Come fare a leggere bene? Ognuno utilizzi i suoi strumenti per capire quali sono i libri più utili. Io, ad esempio, mi fido delle persone che sono “addette ai lavori” nel campo della formazione e chiedo sempre quali sono i libri più belli che hanno forgiato la loro carriera. Poi guardo la bibliografia, così intuisco quanto una persona è aggiornata su un certo tema e, prima di comprarlo vedo come è costituito l’indice, chi è l’autore e l’impostazione che ha il testo.
Il mio secondo suggerimento è far sì che ciò che si è letto rimanga. Tre tecniche che utilizzo per fissare dei concetti sono:
– sottolineare e scrivere note, perché considero alcuni libri dei testi di studio; pertanto, come a scuola sottolineavo e scrivevo, ora che lavoro faccio la stessa cosa;
– allenarmi a raccontare a voce quello che ho imparato ad altre persone a cui possono interessare gli argomenti trattati dal libro;
– riscrivere sotto forma di articolo o paragrafo di un mio libro i concetti di un testo che più mi sono rimasti facendoli miei.
Queste tre tecniche contengono anche alcuni vantaggi, in quanto, tramite la sottolineatura, il cervello capisce che ciò che legge è importante; con il racconto ho la possibilità di confrontarmi con altri e, nel momento in cui lo riscrivo, i concetti diventano parte della mia conoscenza e sono mattoni che si aggiungono alla costruzione di ciò che so e che potrò divulgare ad altri.
Il terzo e ultimo suggerimento è pensato per chi legge tanto per ragioni professionali. Bisogna ricordarsi che non tutti gli spunti professionali arrivano da manuali tali. Si può leggere per ragioni professionali anche un classico della letteratura, perché ciò che fa un professionista è allenarsi a pensare, oltre che ad agire.

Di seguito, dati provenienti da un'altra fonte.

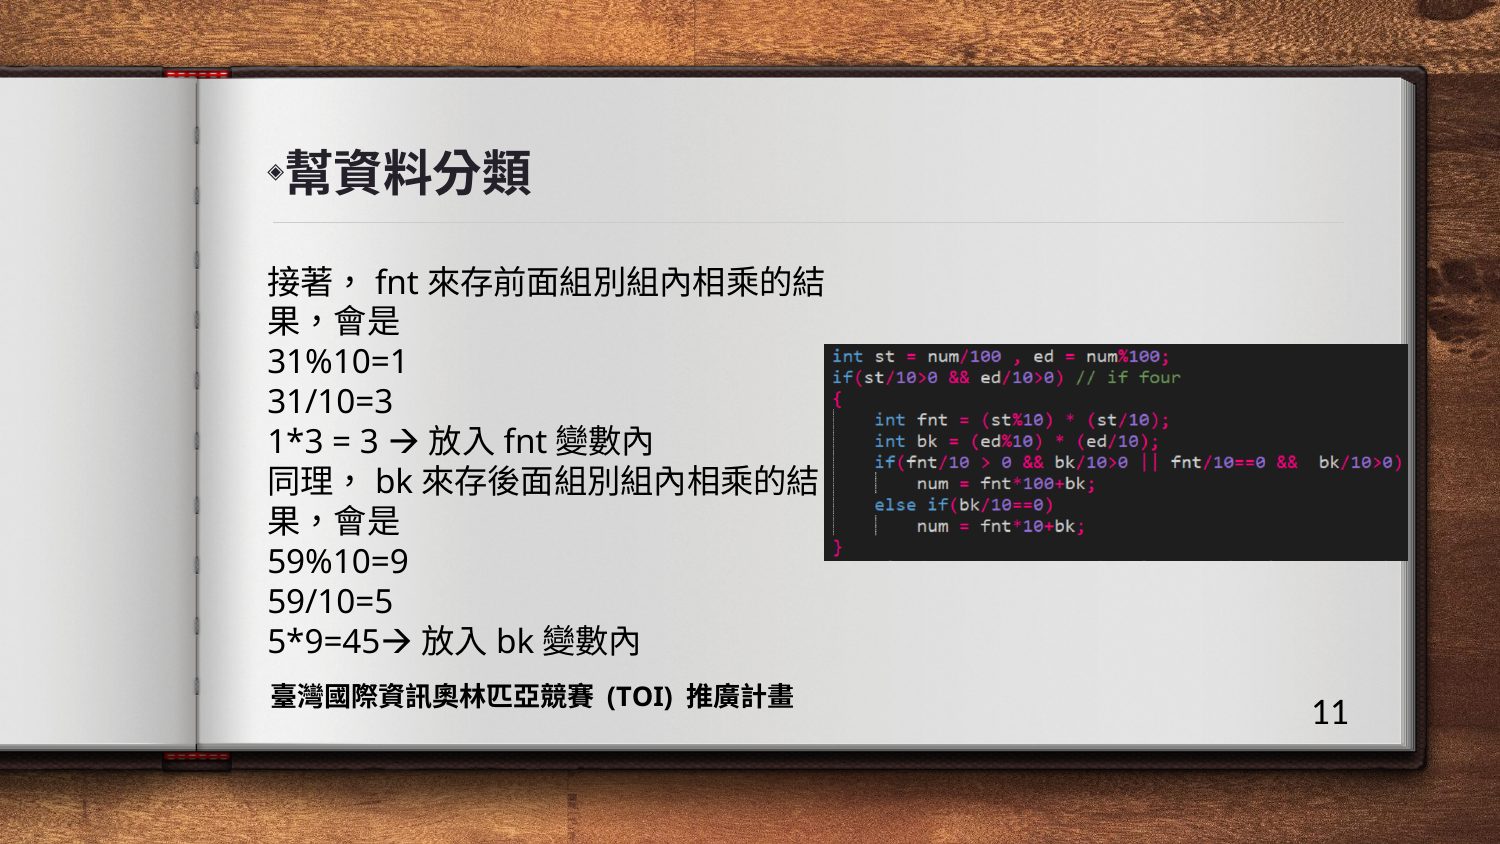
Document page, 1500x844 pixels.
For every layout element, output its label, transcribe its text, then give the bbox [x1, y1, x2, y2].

text_box [1295, 672, 1386, 737]
list 幫資料分類 [252, 126, 1194, 216]
text_box 接著，fnt來存前面組別組內相乘的結果，會是 31%10=1 31/10=3 1*3 = 3 放入fnt變數內 同理，bk來存後面組別組內相乘的結果，會是 59%10=9 59/10=5 5*9=45放入bk變數內 [252, 253, 843, 673]
picture [824, 344, 1408, 561]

Ad esempio, alcune delle riflessioni più belle che ho fatto sulle dinamiche di change management sono legate ad un libro di taglio quasi spirituale che si intitola Vorrei averlo fatto di Bronnie Ware, che racconta quali sono i rimorsi che le persone confessano prima di morire.
Fare consulenze affinché le persone, alla fine della loro vita non abbiano rimorsi, è un approccio al change management rivoluzionario, che mai avrei pensato se non leggendo un libro lontanissimo dal settore business.